*WORK INSTRUCTIONS:*
Go through the data below and count every line that has the word "create". Return only the count.
___ MATERIAL PROVIDED
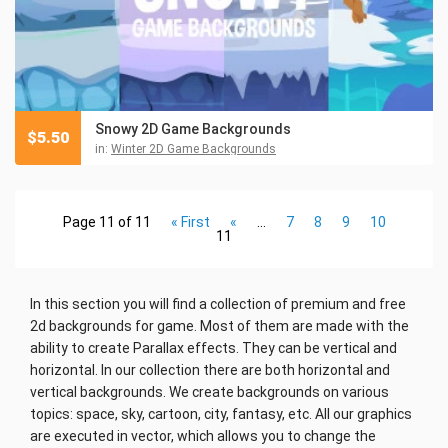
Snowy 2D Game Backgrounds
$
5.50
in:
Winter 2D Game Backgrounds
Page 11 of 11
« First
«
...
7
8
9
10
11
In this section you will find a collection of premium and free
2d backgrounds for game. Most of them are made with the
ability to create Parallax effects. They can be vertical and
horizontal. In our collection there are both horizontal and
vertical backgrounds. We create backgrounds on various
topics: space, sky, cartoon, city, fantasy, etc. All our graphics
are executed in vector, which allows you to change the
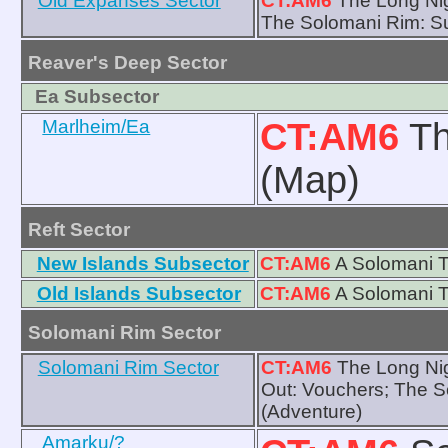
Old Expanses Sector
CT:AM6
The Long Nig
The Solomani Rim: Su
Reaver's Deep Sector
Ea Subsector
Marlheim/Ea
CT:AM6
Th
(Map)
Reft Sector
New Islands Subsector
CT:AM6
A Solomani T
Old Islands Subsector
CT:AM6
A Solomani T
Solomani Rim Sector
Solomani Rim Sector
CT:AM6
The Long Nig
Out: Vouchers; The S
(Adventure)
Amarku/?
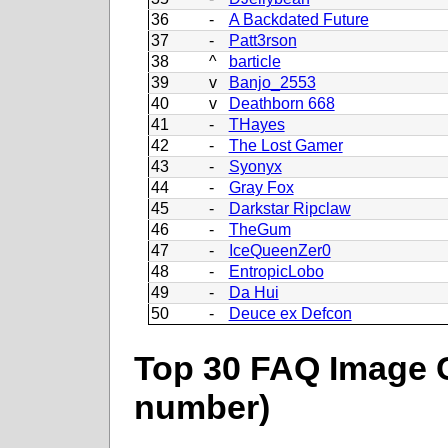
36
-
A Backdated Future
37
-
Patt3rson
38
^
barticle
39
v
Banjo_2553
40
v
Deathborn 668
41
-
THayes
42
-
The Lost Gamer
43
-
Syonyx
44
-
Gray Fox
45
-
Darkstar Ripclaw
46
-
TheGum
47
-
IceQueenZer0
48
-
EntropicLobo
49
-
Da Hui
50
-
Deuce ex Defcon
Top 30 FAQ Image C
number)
______
___ MATERIAL PROVIDED
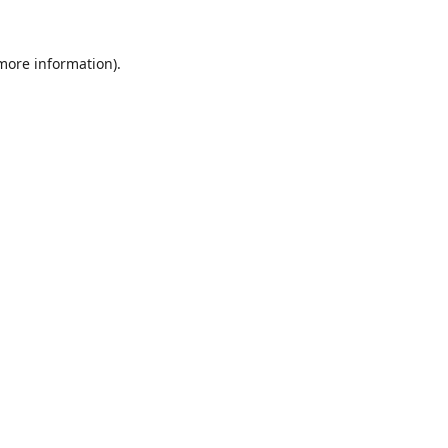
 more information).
______
___ MATERIAL PROVIDED
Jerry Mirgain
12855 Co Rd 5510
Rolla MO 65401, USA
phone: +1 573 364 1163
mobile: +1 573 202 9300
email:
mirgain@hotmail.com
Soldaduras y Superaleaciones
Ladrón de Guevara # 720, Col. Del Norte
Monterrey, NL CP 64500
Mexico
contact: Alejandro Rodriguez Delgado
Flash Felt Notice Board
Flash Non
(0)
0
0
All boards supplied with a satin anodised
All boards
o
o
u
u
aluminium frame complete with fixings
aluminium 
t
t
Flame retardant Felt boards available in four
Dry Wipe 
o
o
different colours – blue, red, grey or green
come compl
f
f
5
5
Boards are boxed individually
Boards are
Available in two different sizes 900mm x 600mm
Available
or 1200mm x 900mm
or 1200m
______
*RESPONSE TO THIS EXERCISE:*
2